* _Action item_: Below are records; please write out exactly the lines from the first line through the line containing "A palomina dashboard", with no pictures.

* _Supplied material_:
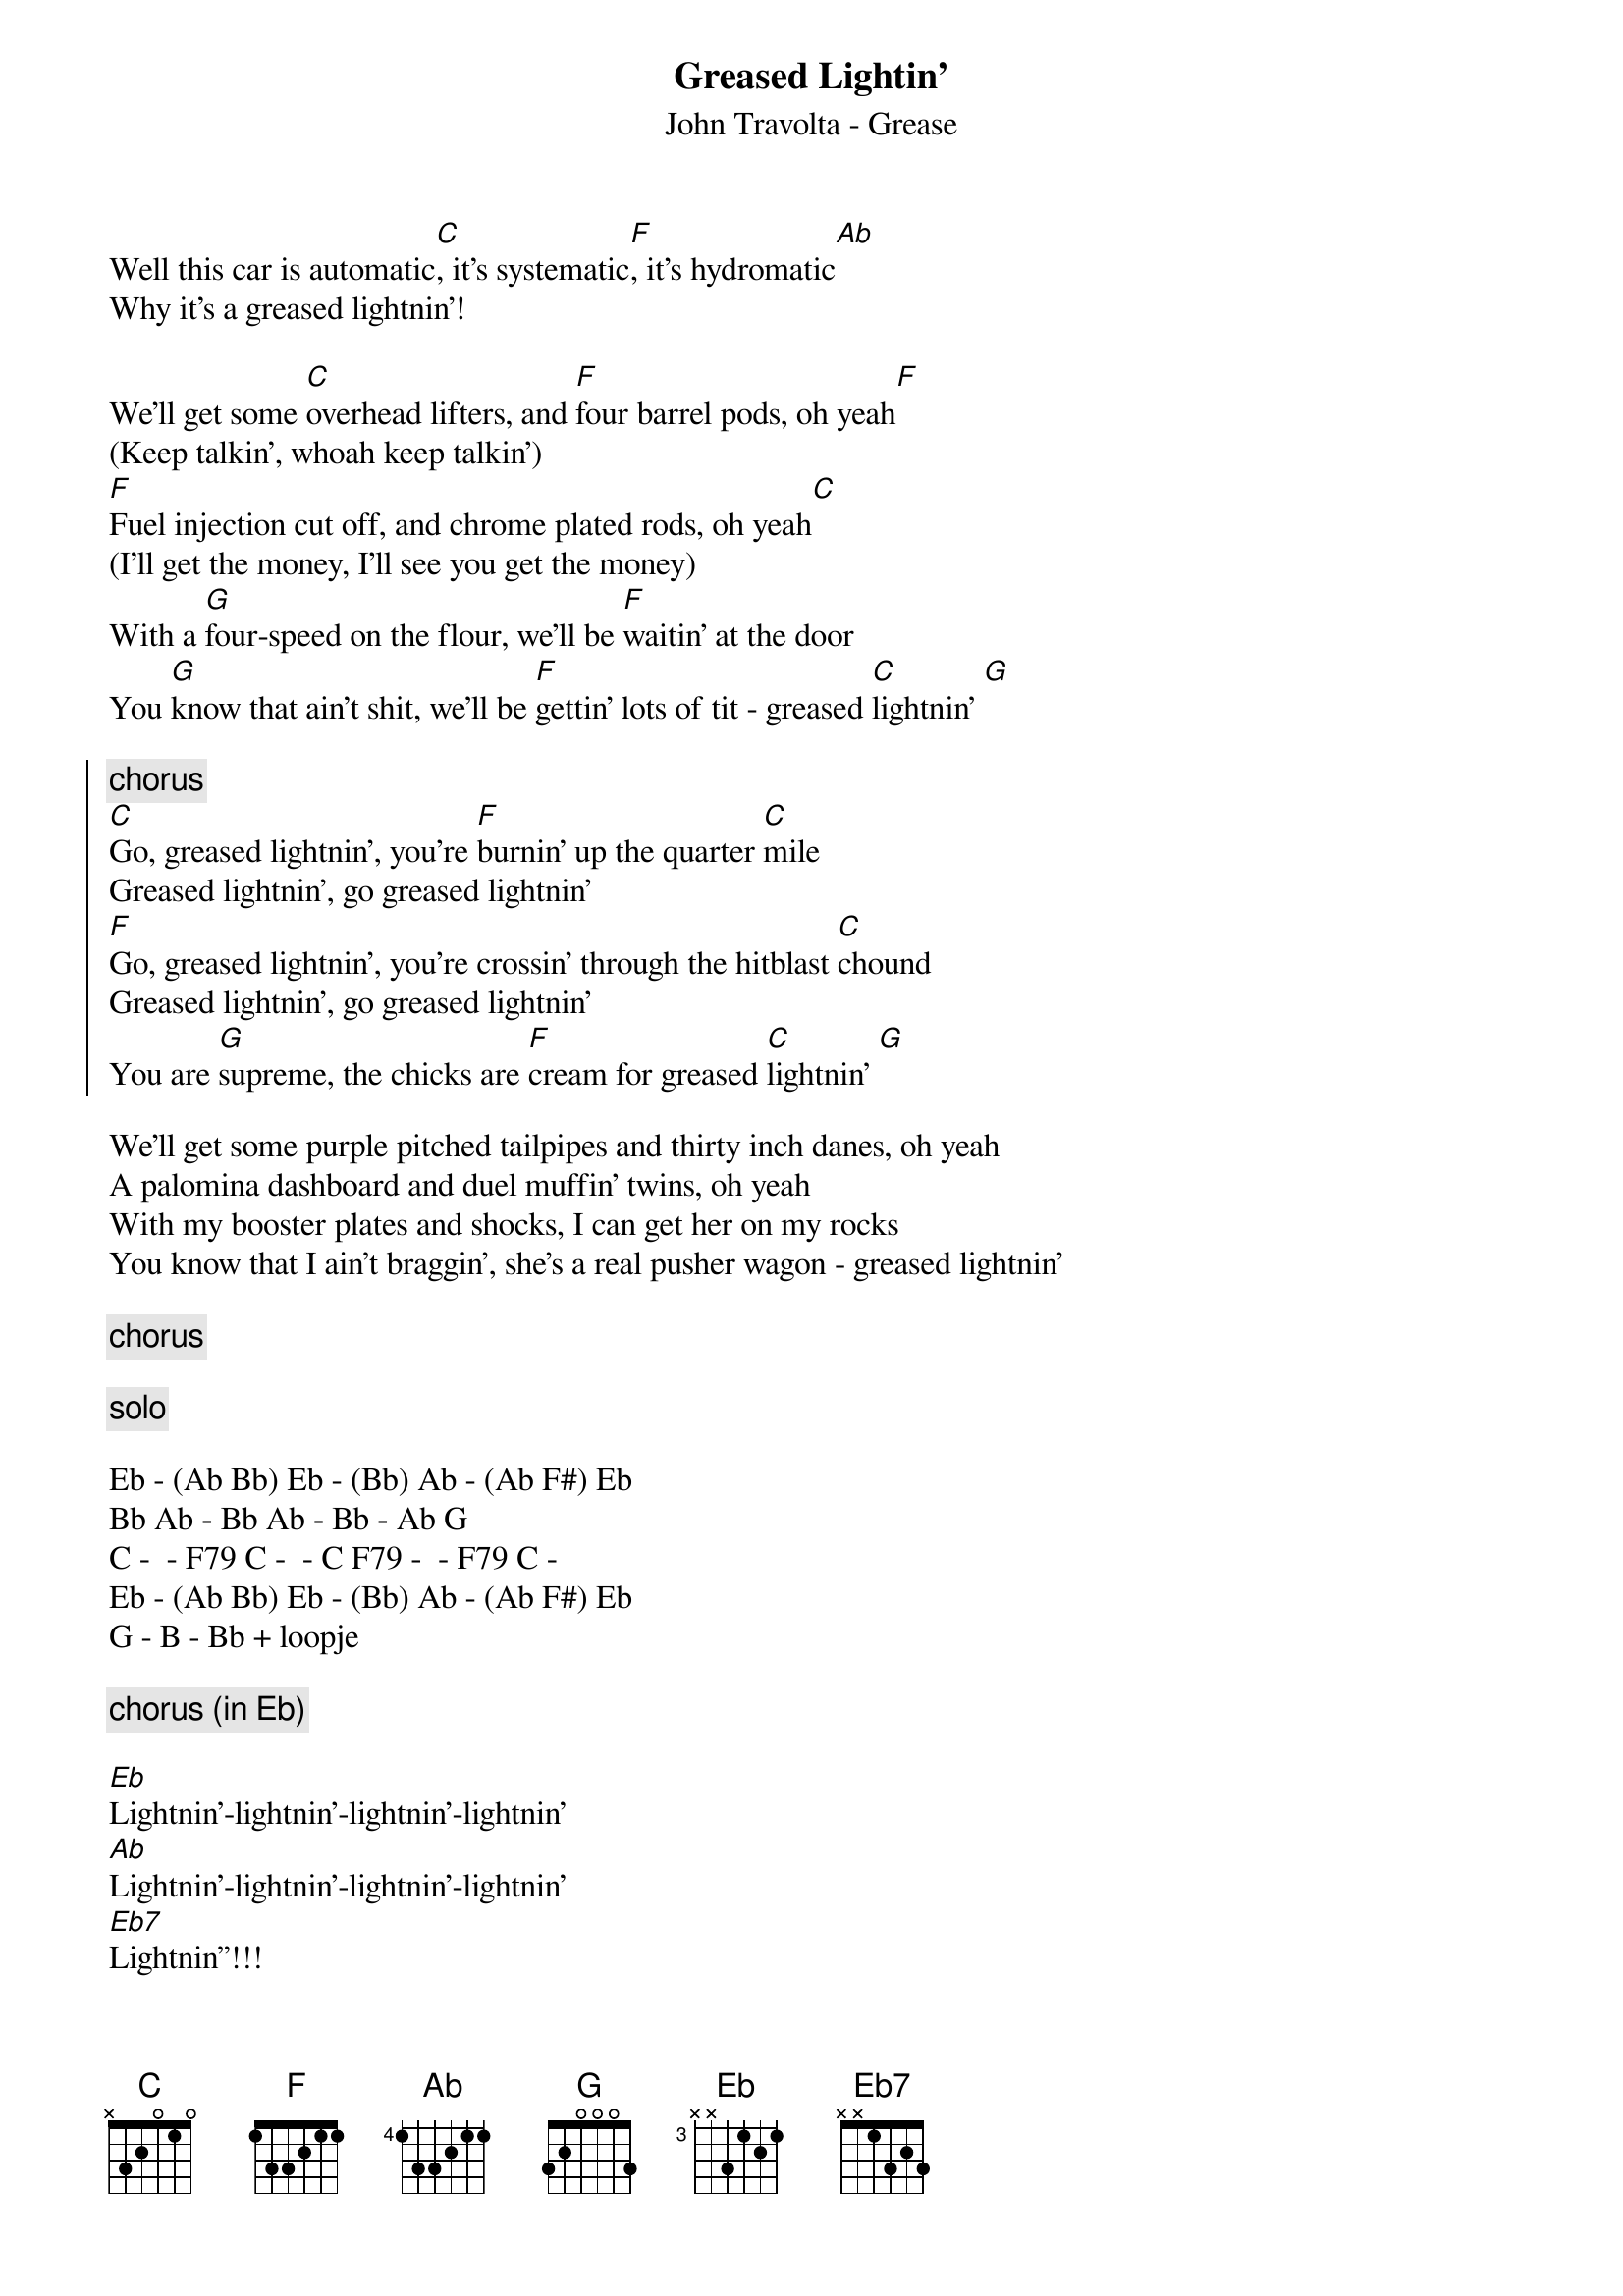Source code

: {t:Greased Lightin'}
{st:John Travolta - Grease}

Well this car is automatic[C], it's systematic[F], it's hydromatic[Ab]
Why it's a greased lightnin'!

We'll get some [C]overhead lifters, and [F]four barrel pods, oh yeah[F]
(Keep talkin', whoah keep talkin')
[F]Fuel injection cut off, and chrome plated rods, oh yeah[C]
(I'll get the money, I'll see you get the money)
With a [G]four-speed on the flour, we'll be [F]waitin' at the door
You [G]know that ain't shit, we'll be [F]gettin' lots of tit - greased [C]lightnin' [G]

{soc}
{c:chorus}
[C]Go, greased lightnin', you're [F]burnin' up the quarter [C]mile
Greased lightnin', go greased lightnin'
[F]Go, greased lightnin', you're crossin' through the hitblast [C]chound
Greased lightnin', go greased lightnin'
You are [G]supreme, the chicks are [F]cream for greased [C]lightnin' [G]
{eoc}

We'll get some purple pitched tailpipes and thirty inch danes, oh yeah
A palomina dashboard and duel muffin' twins, oh yeah
With my booster plates and shocks, I can get her on my rocks
You know that I ain't braggin', she's a real pusher wagon - greased lightnin'

{c:chorus}

{c:solo}

Eb - (Ab Bb) Eb - (Bb) Ab - (Ab F#) Eb
Bb Ab - Bb Ab - Bb - Ab G
C - <claps> - F79 C - <claps> - C F79 - <claps> - F79 C - <claps>
Eb - (Ab Bb) Eb - (Bb) Ab - (Ab F#) Eb
G - B - Bb + loopje

{c:chorus (in Eb)}

[Eb]Lightnin'-lightnin'-lightnin'-lightnin'
[Ab]Lightnin'-lightnin'-lightnin'-lightnin'
[Eb7]Lightnin''!!!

* _The completed task_:
Source code

: {t:Greased Lightin'}
{st:John Travolta - Grease}

Well this car is automatic[C], it's systematic[F], it's hydromatic[Ab]
Why it's a greased lightnin'!

We'll get some [C]overhead lifters, and [F]four barrel pods, oh yeah[F]
(Keep talkin', whoah keep talkin')
[F]Fuel injection cut off, and chrome plated rods, oh yeah[C]
(I'll get the money, I'll see you get the money)
With a [G]four-speed on the flour, we'll be [F]waitin' at the door
You [G]know that ain't shit, we'll be [F]gettin' lots of tit - greased [C]lightnin' [G]

{soc}
{c:chorus}
[C]Go, greased lightnin', you're [F]burnin' up the quarter [C]mile
Greased lightnin', go greased lightnin'
[F]Go, greased lightnin', you're crossin' through the hitblast [C]chound
Greased lightnin', go greased lightnin'
You are [G]supreme, the chicks are [F]cream for greased [C]lightnin' [G]
{eoc}

We'll get some purple pitched tailpipes and thirty inch danes, oh yeah
A palomina dashboard and duel muffin' twins, oh yeah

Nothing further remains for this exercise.